Hello WSO/Ann Landers,
I was too embarrassed to ask this on my regular fake name, but I'm a long time user with a bit of a problem/mindf*ck . Feel free to fling away but I want to get this off my chest.
So I'm happily married, and somewhere in age between the average new WSO user and @Edmundo Braverman. I love my wife to death, but for whatever reason, BAM, I've developed feelings ... for my supervisor. And I mean, this just hit me about a week ago, after we'd spent time outside of work (completely innocent, other teammates around, I don't think the interest is mutual).
I've worked for her for a while, and yes, she's always been easy on the eyes and had a great personality, etc., so I don't know what the shit is happening. As weird as that sounds, it just kinda happened, or so I think. It came on aggressive, and I'm trying like a mo-fo to tell myself it's wrong and move on with my life.

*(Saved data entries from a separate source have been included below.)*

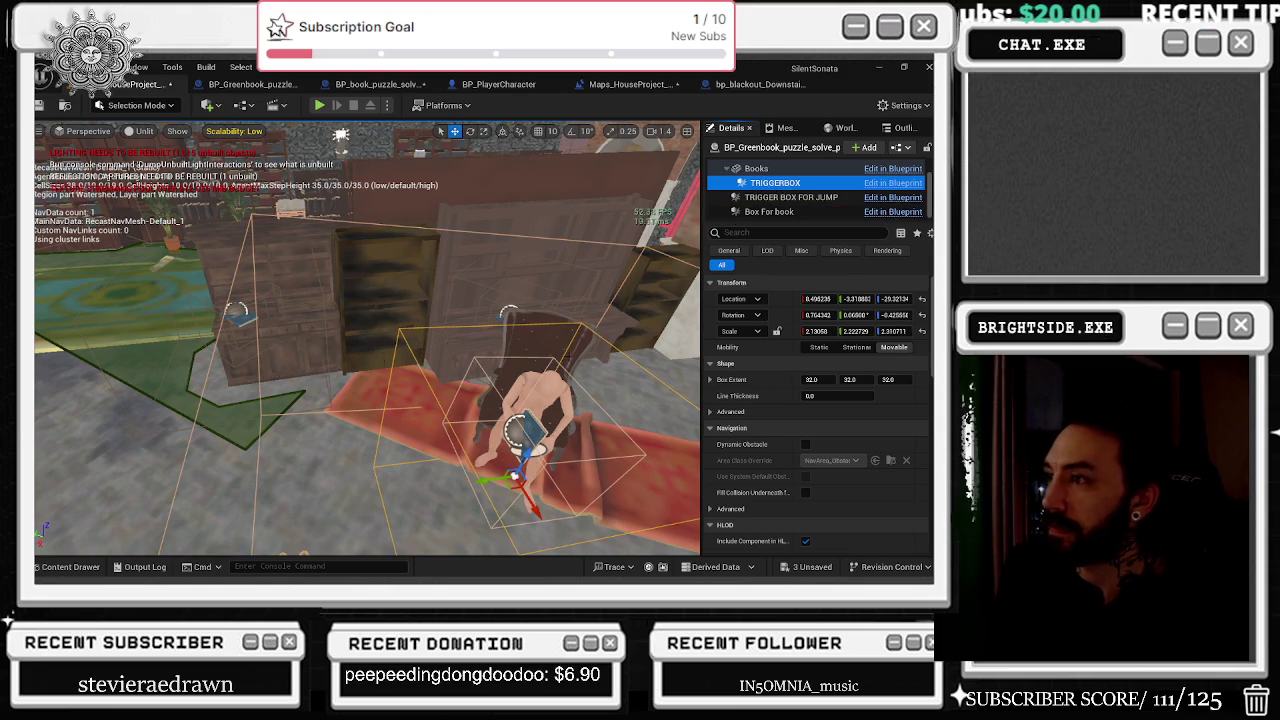
left_click_drag(480, 481, 477, 483)
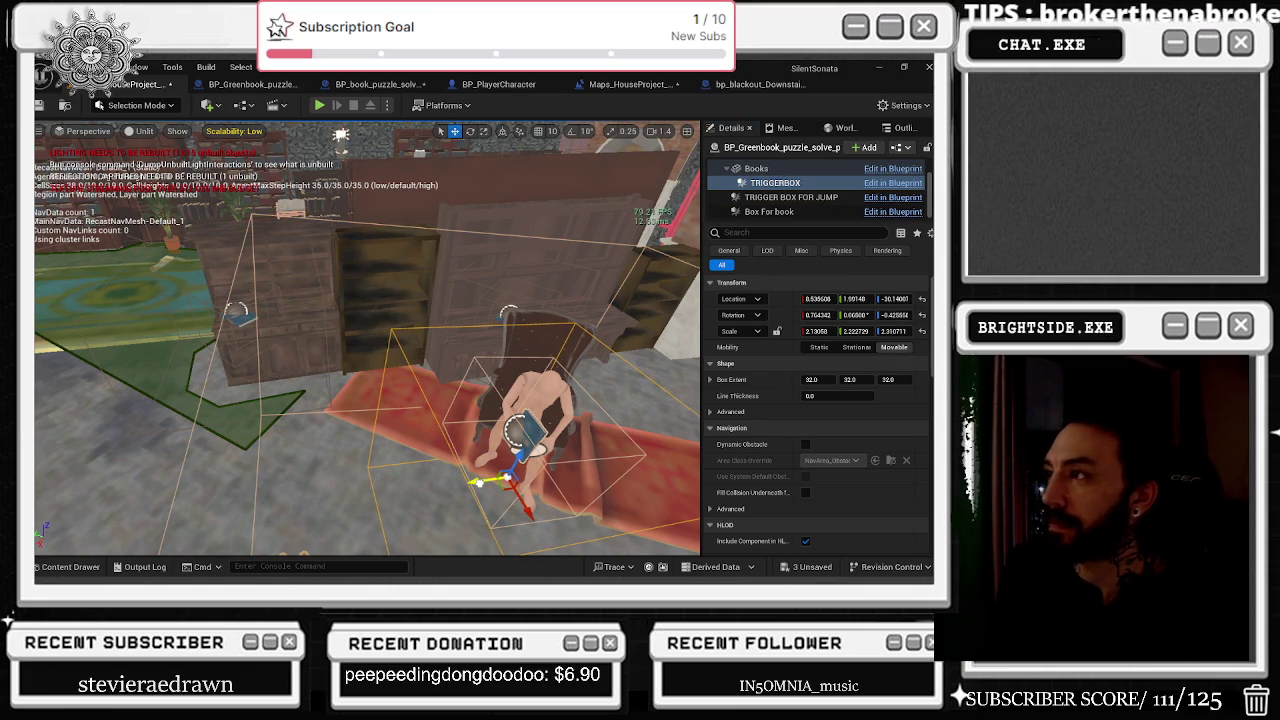
key("ctrl+z")
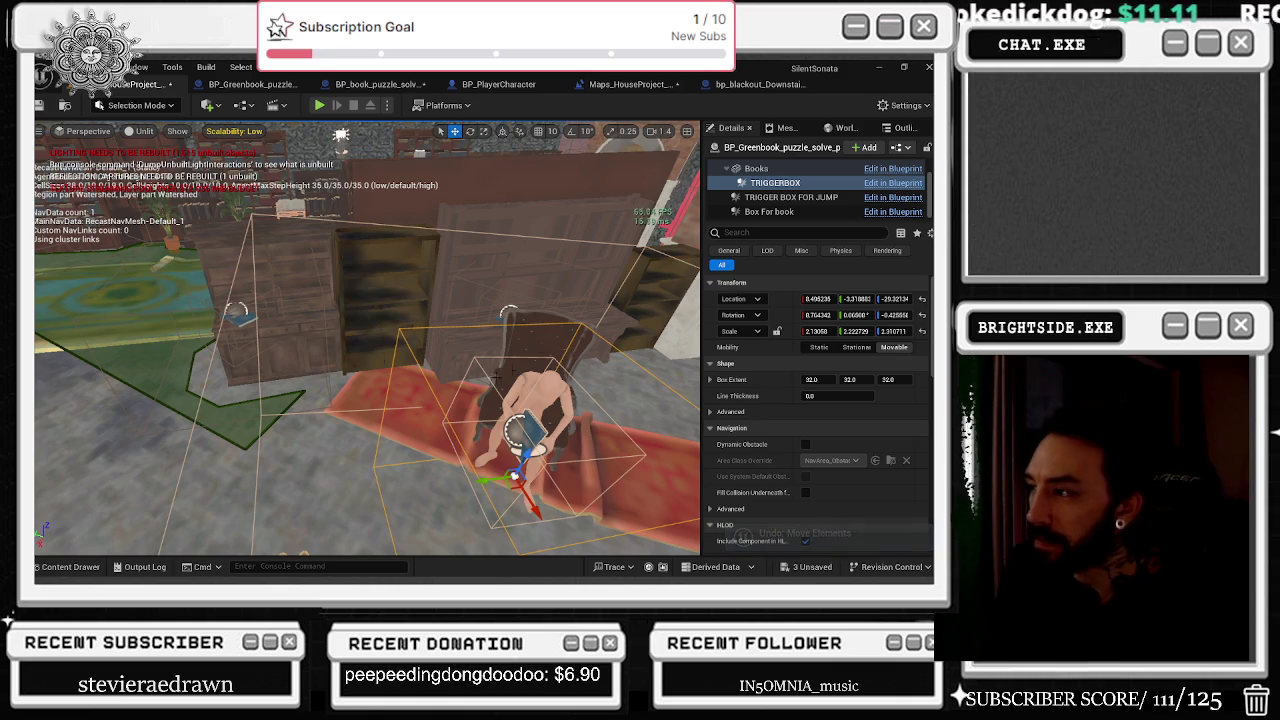
mouse_move(604, 283)
left_mouse_down()
mouse_move(520, 300)
mouse_move(590, 285)
mouse_move(207, 123)
left_mouse_up()
Save the HouseProject_BASIC level and unsaved blueprints, then show the Greenbook blueprint's Viewport.
left_click(38, 105)
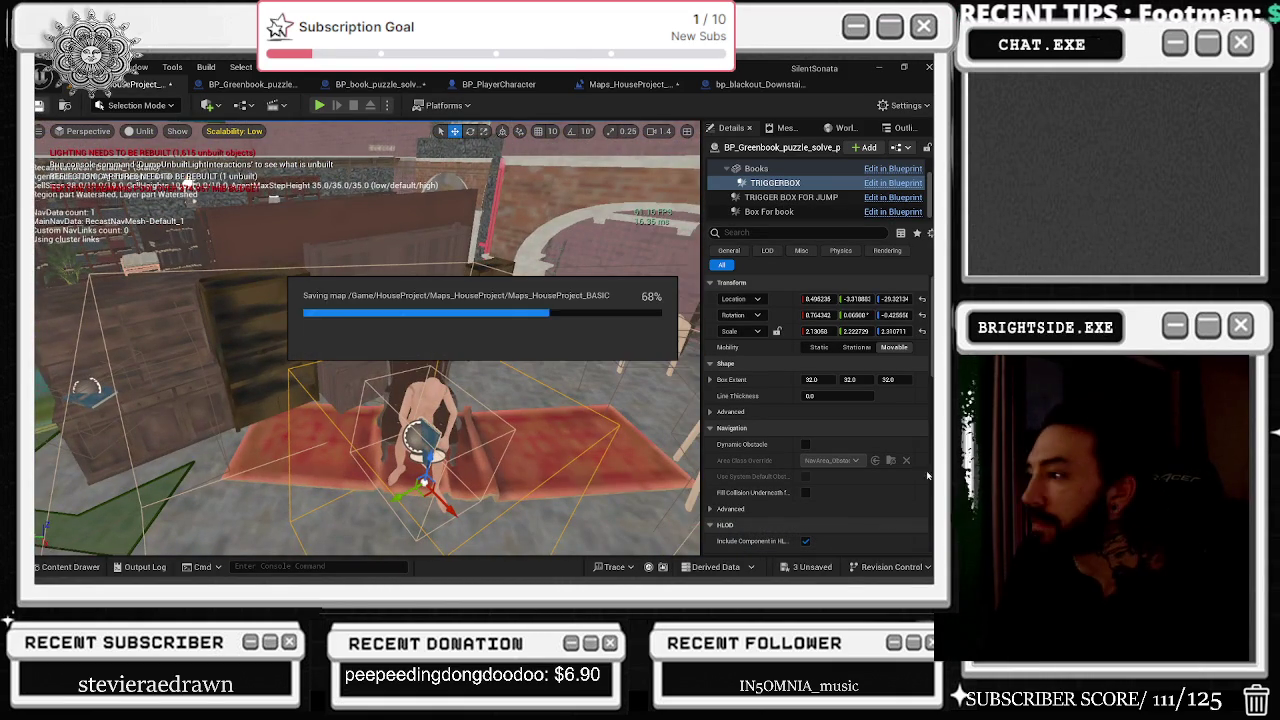
left_click(590, 458)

What is this, my third-life crisis? Do I just need a tattoo or drum set or a Tesla or something? I've already determined I need to grow a pair, so don't remind me. I'm really writing because this shit has distracted me constantly at work and home. I want to go back to thinking only about the family, and just want to know if anyone else has dealt with this and how you pushed through it (outside of acting on your desires). I wish it were just need for tail, I'd go take a shower.